*** TEXTAUSZUG ***

Nein, im Gegenteil. Man muss die reden lassen. Ein gutes Interview zeichnet sich dadurch aus, dass der andere sich um Kopf und Kragen redet und es nicht merkt. Je mehr er abgleist, desto mehr muss man ihn labern lassen.

Wir kennen das selbst: Warum wird der Vorwurf gemacht, dass man als Propaganda-Gehilfe am Ende dasteht?

Ja, „ein Forum bieten“ – das ist der Ausdruck, der immer kommt an der Stelle. Das finde ich absolut unangebracht. Die Aufgabe des Journalisten ist nicht, eine Meinung vorgefertigt zu haben und reinzudrücken, sondern dem Zuhörer oder Leser alle Fakten an die Hand zu geben, damit der sich selbst eine Meinung bilden kann. Das ist häufig nicht komplett zu trennen. Es ist aber nicht meine Aufgabe, den Gast vorzuführen, wenn ich ein Interview gebe, im Gegenteil. Sondern der soll die Gelegenheit haben, seine Position zu äußern und zwar am besten auch Sachen, die er bisher noch nicht gesagt hat. Je weiter ab vom Mainstream, oder je besser der sich verplappert, desto besser das Interview. Aus meiner Sicht.

Sollte der Journalist nicht dem Leser klar machen, welche Meinung er haben soll?

Nein, der Journalist kann natürlich seine eigene Position vertreten und sagen: Das geht jetzt aber zu weit. Aber das sollte man nach dem Interview machen, damit der andere Gelegenheit hat, vorher noch daneben zu greifen.

So einfach?

Ja.

Magst du so Journalisten wie Ken Jebsen?

Was heißt mögen? Er erfüllt einfach eine Aufgabe, die ansonsten leider etwas untergeht. Er macht quasi noch mehr Meinung und interviewt Leute, die schon in die Richtung gehen, die er eh vertritt. Das finde ich schon ein bisschen schade. Ich fände es besser, wenn er auch die Gegenseite interviewen würde. Sein Interviewstil hat meiner Ansicht nach zu viel davon, dass er seine eigene Position darstellt und zu wenig, dass er den anderen reden lässt. Aber an sich ist das eine legitime Sache von einem Journalisten, das kann man tun.

Ist das Journalismus?

Ja, klar ist das Journalismus.

Von anderen kommt: Der sei Verschwörungstheoretiker, dem muss man gar nicht erst zuhören, er sei Antisemit und so.

Dieser Vorwurf wird leider ein bisschen zu leicht benutzt. Ken Jebsen ist ein paar Mal ausgerutscht. Klar, das kann man ihm vorwerfen, aber das heißt nicht, dass alles, was er sagt, vergiftet ist.

Es gibt Beispiele von Whistleblowern. Ich habe gerade noch über Snowden mit jemanden geredet, der ist auch so ein Verfassungspatriot der USA und das ist eigentlich nicht meine Seite. Und James Bamford, der hier auf dem Kongress geredet hat, der hat das erste große Enthüllungsbuch über die NSA geschrieben. Der hat hier Thesen vertreten wie: Er möchte das amerikanische Imperium umdrehen, dass es nicht mehr böse Sachen macht, sondern gute Sachen. Aber er will immer noch ein amerikanisches Imperium haben. Die meisten Leute, die uns wichtige Erkenntnisse gebracht haben, vertreten nicht immer nur gute Positionen. Sondern im Gegenteil. Aber man muss denen trotzdem zuhören. Und deswegen heißt das ja auch Meinungsbildung, weil es nicht darum geht, den Leuten vorgefertigte Sachen zu geben, sondern ihnen die Grundlagen zu geben, damit sie selber ihre Meinung bilden können.

***

### ARBEITSAUFTRAG
Schreiben Sie aus dem Interview über Journalismus den Abschnitt von „Nein, im Gegenteil.“ bis einschließlich „am Ende dasteht?“ wortgetreu ab.

*** DATENAUSZUG ***

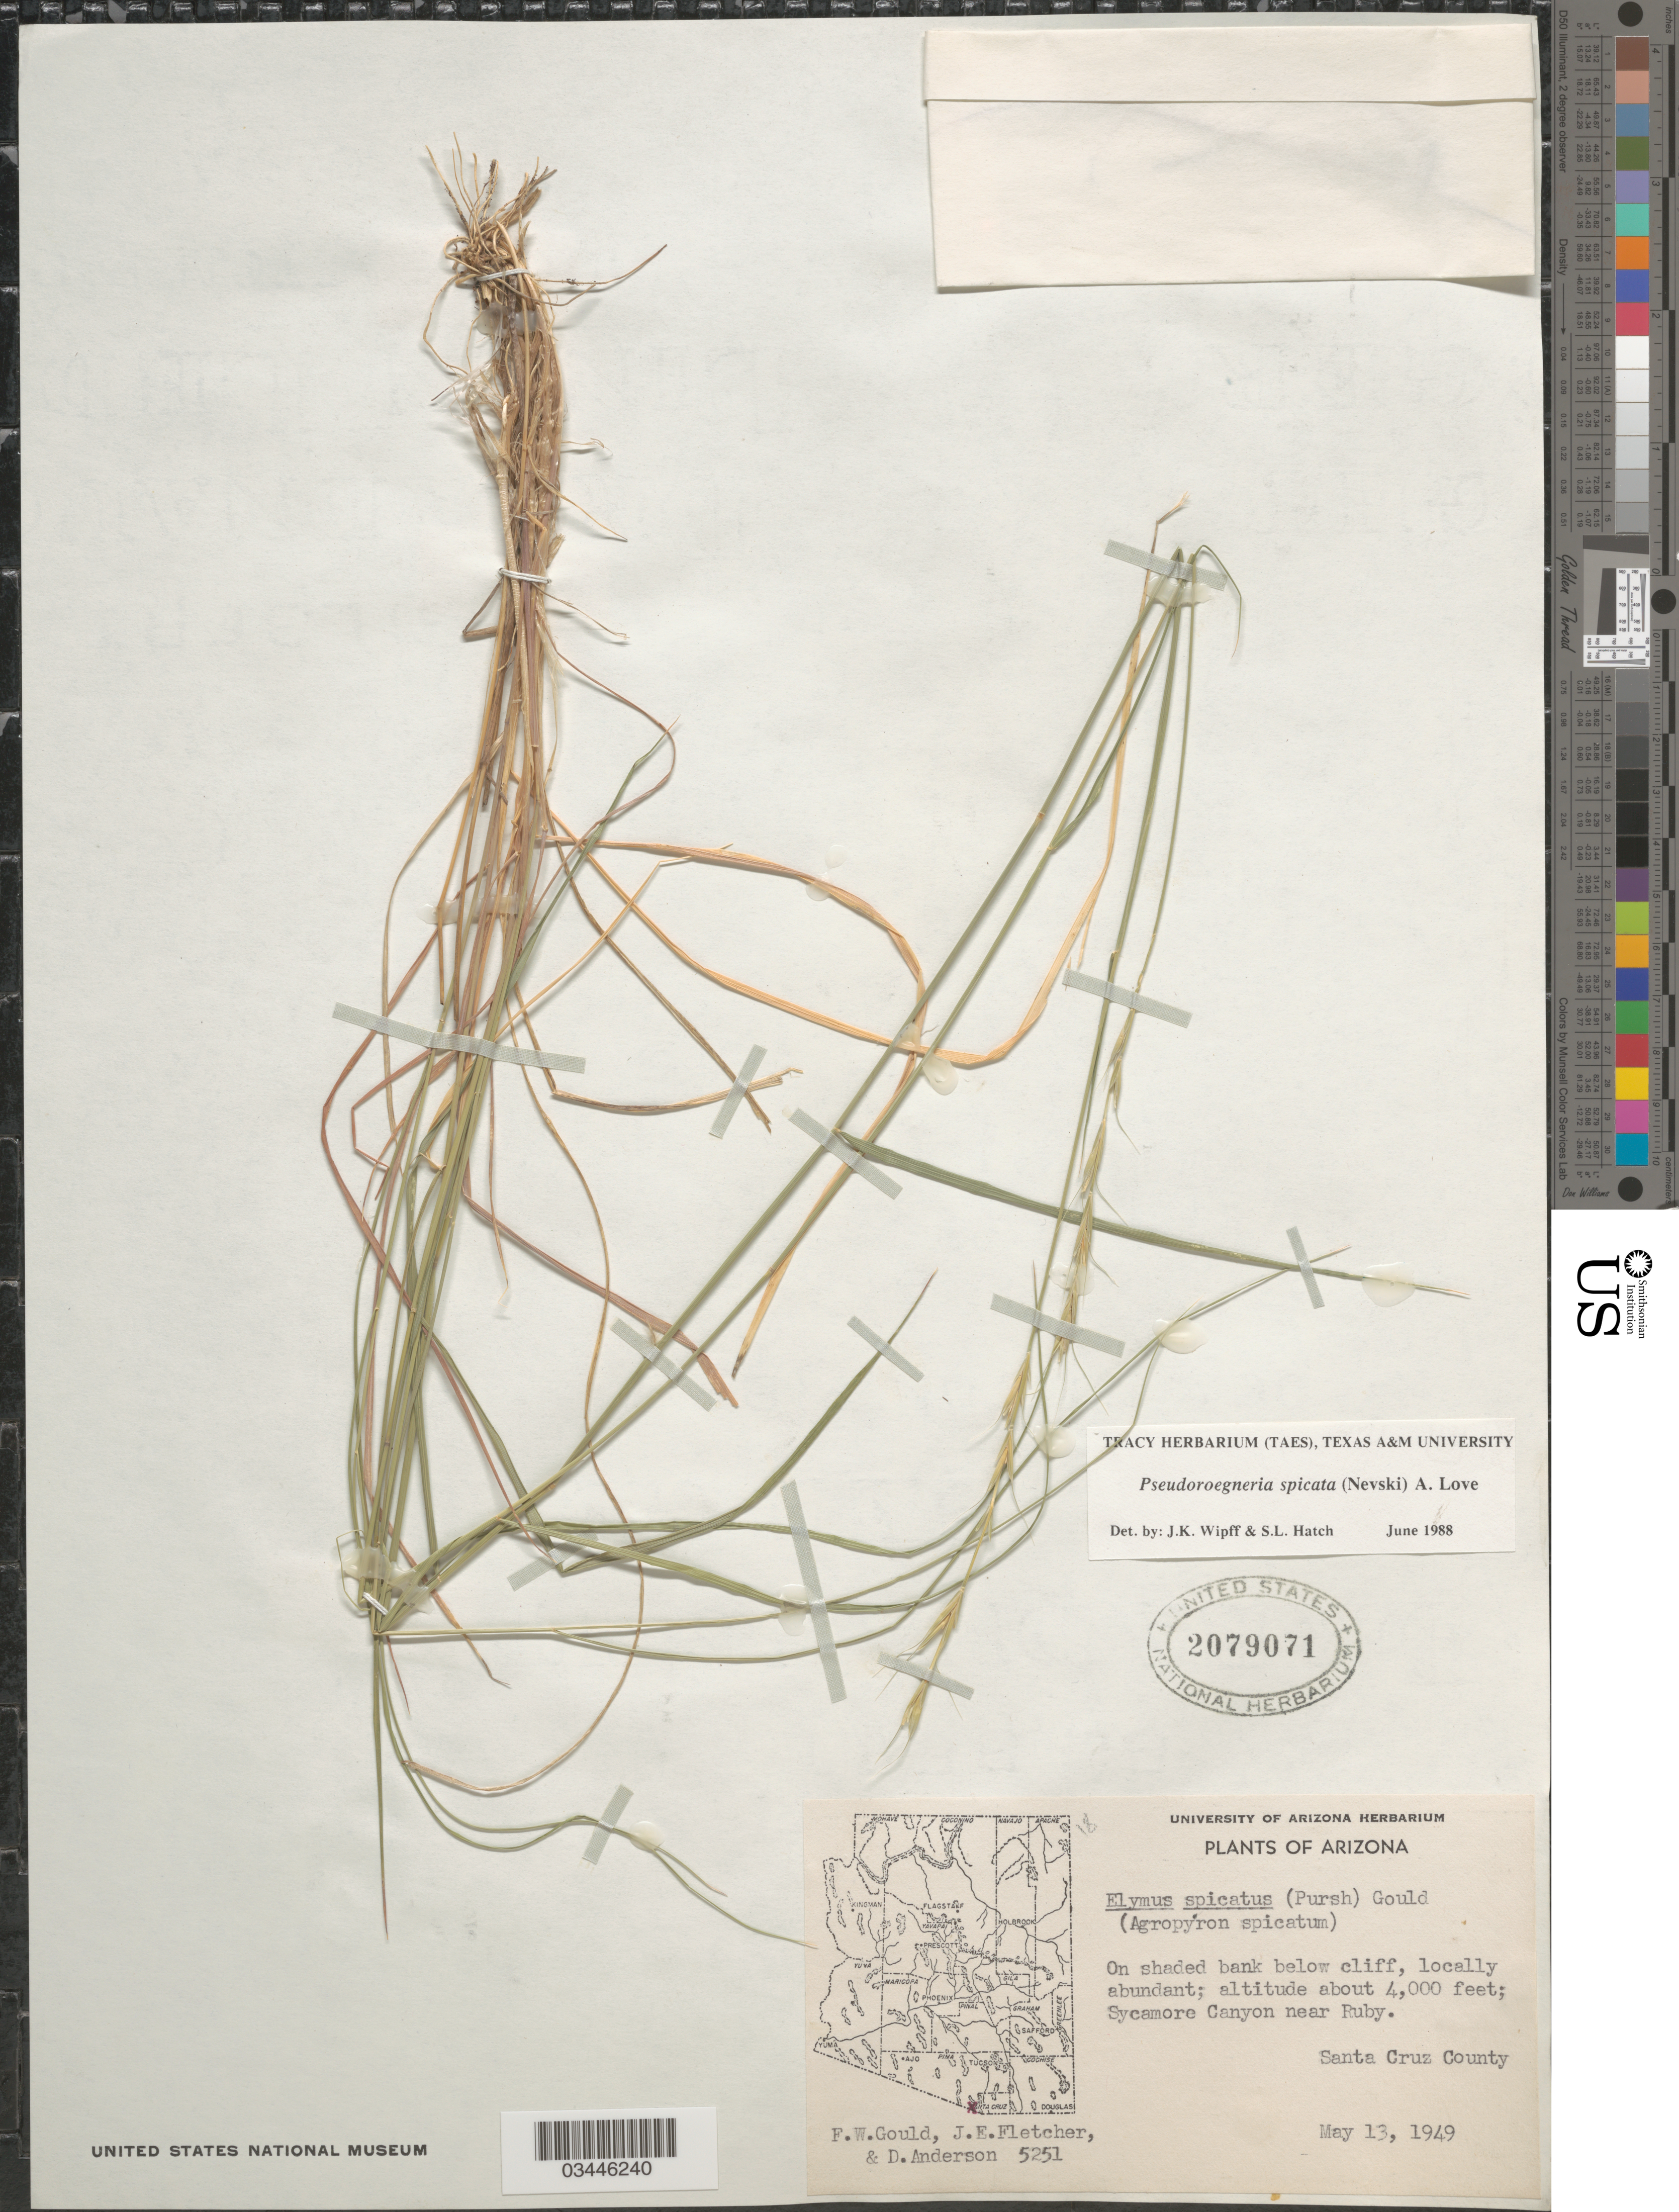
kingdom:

***
*** DATENAUSZUG ***

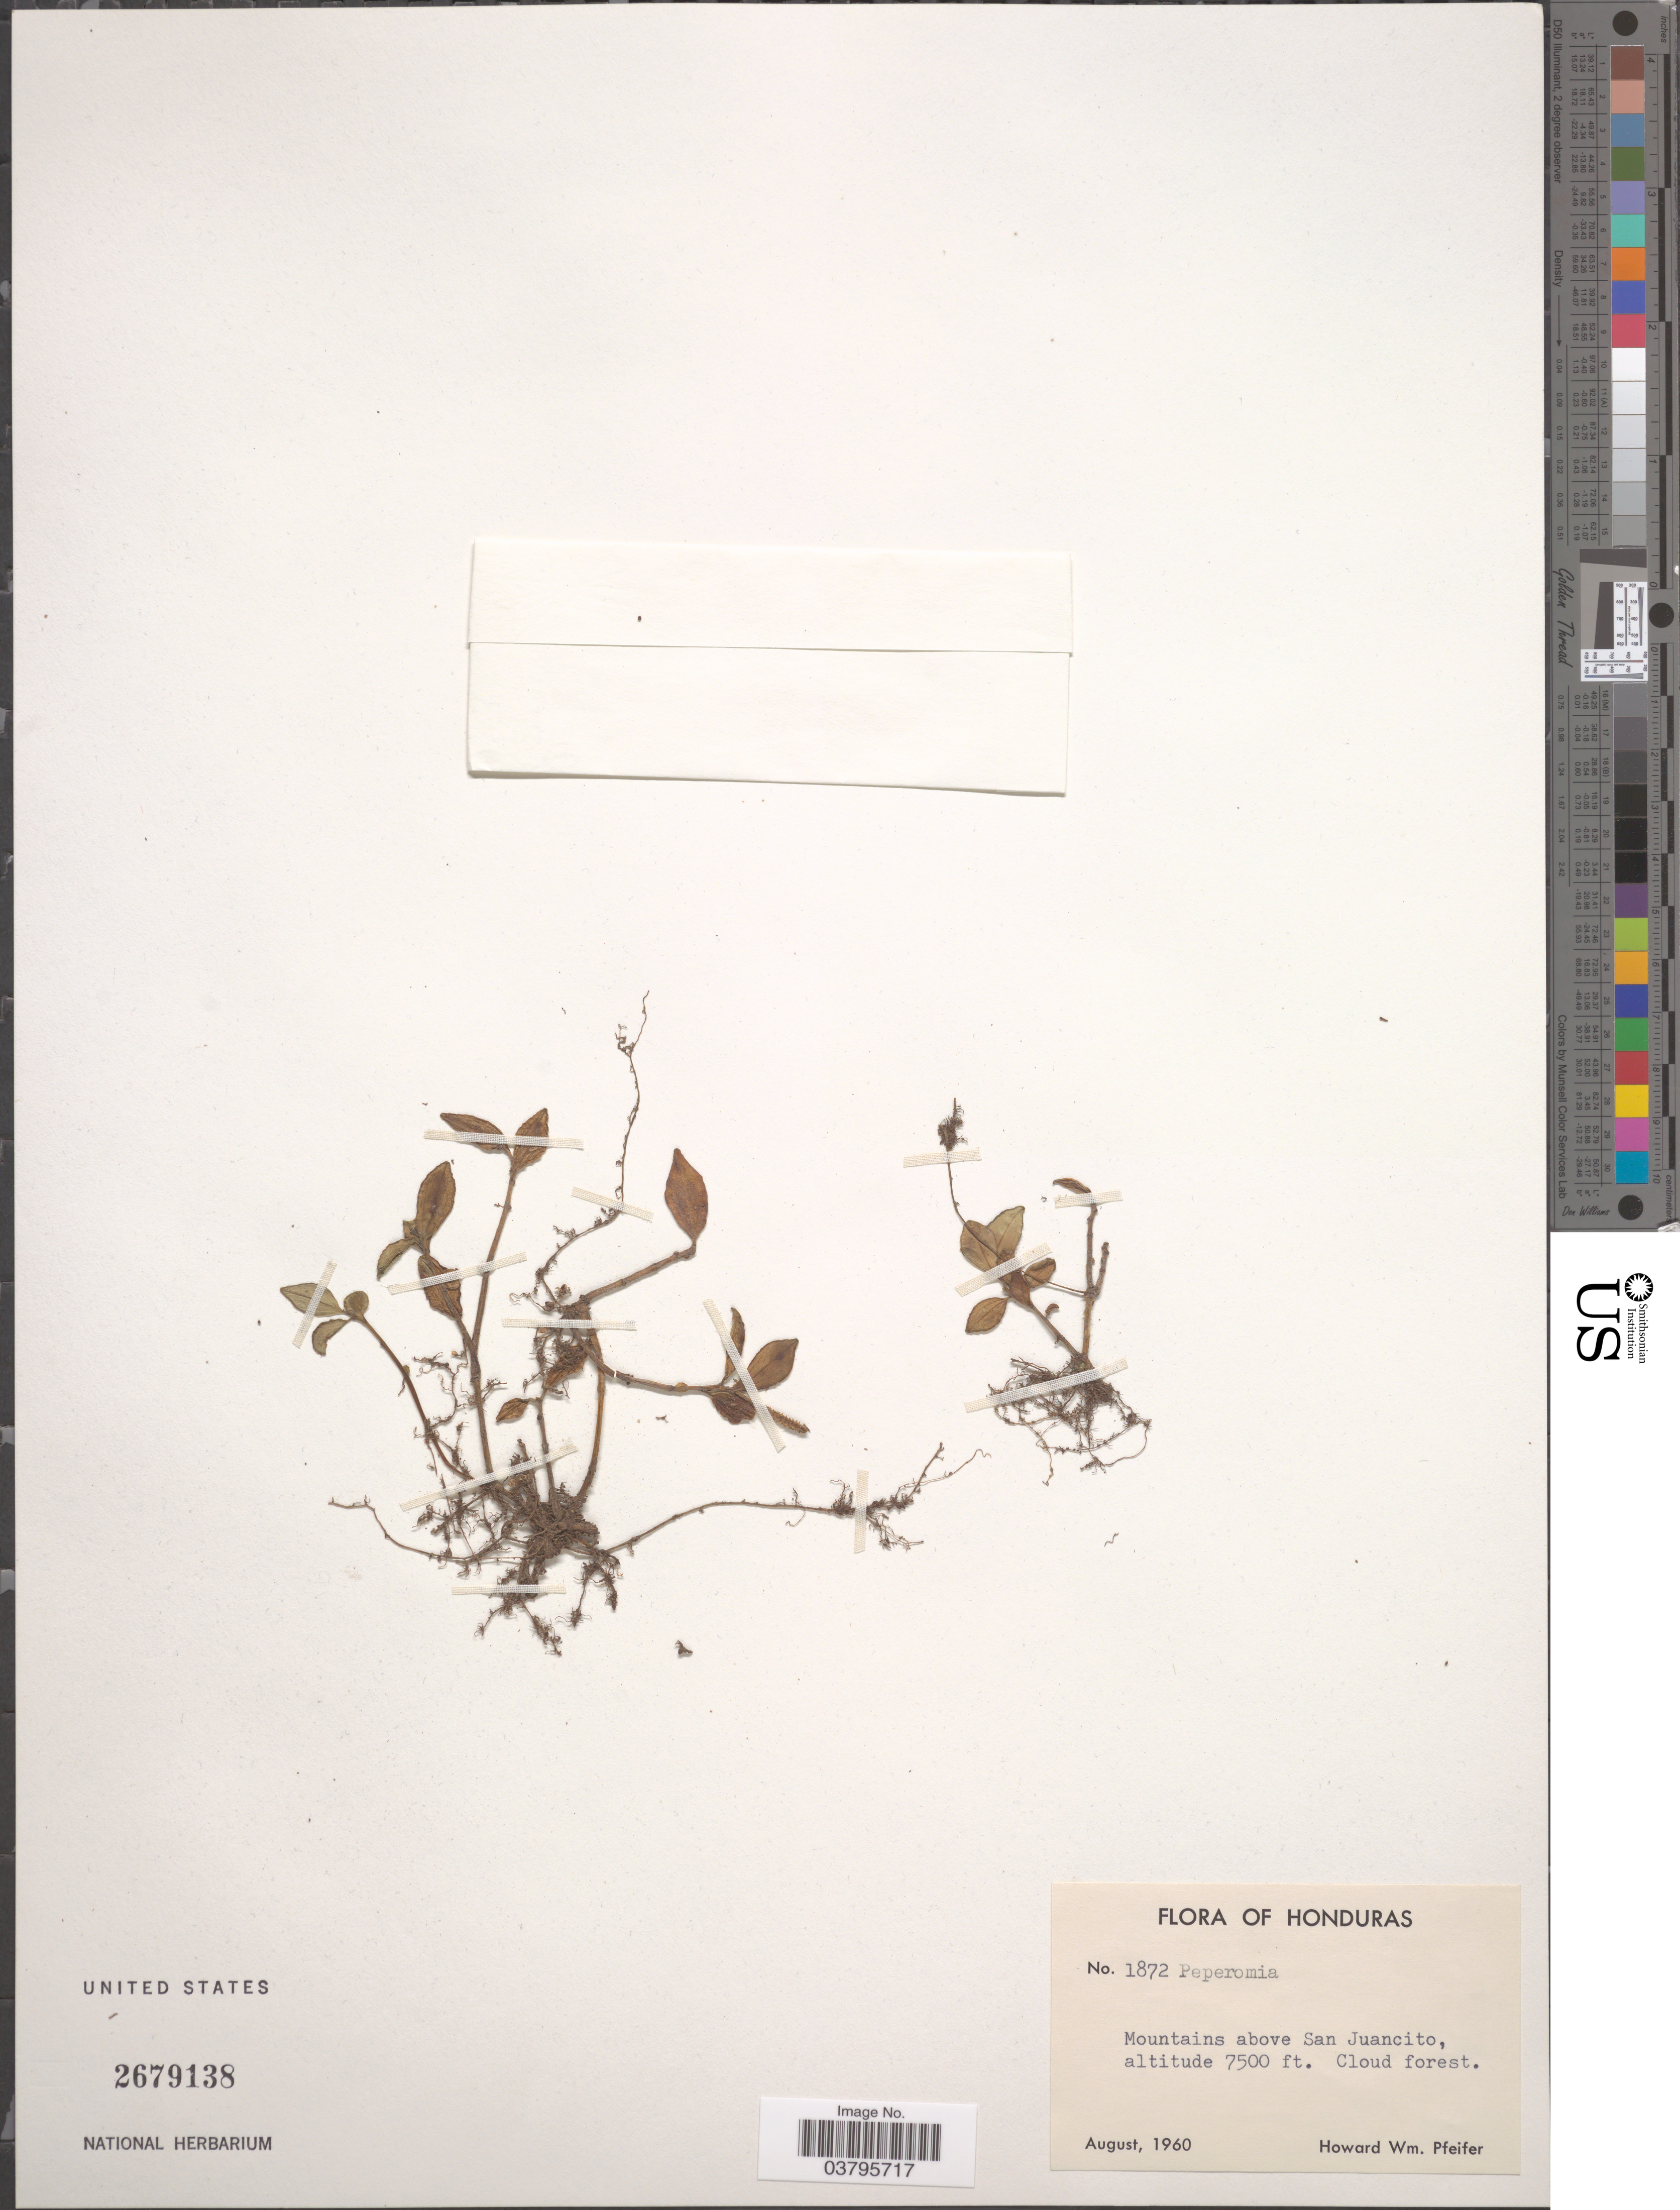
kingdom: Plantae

***

### LÖSUNG
Nein, im Gegenteil. Man muss die reden lassen. Ein gutes Interview zeichnet sich dadurch aus, dass der andere sich um Kopf und Kragen redet und es nicht merkt. Je mehr er abgleist, desto mehr muss man ihn labern lassen.

Wir kennen das selbst: Warum wird der Vorwurf gemacht, dass man als Propaganda-Gehilfe am Ende dasteht?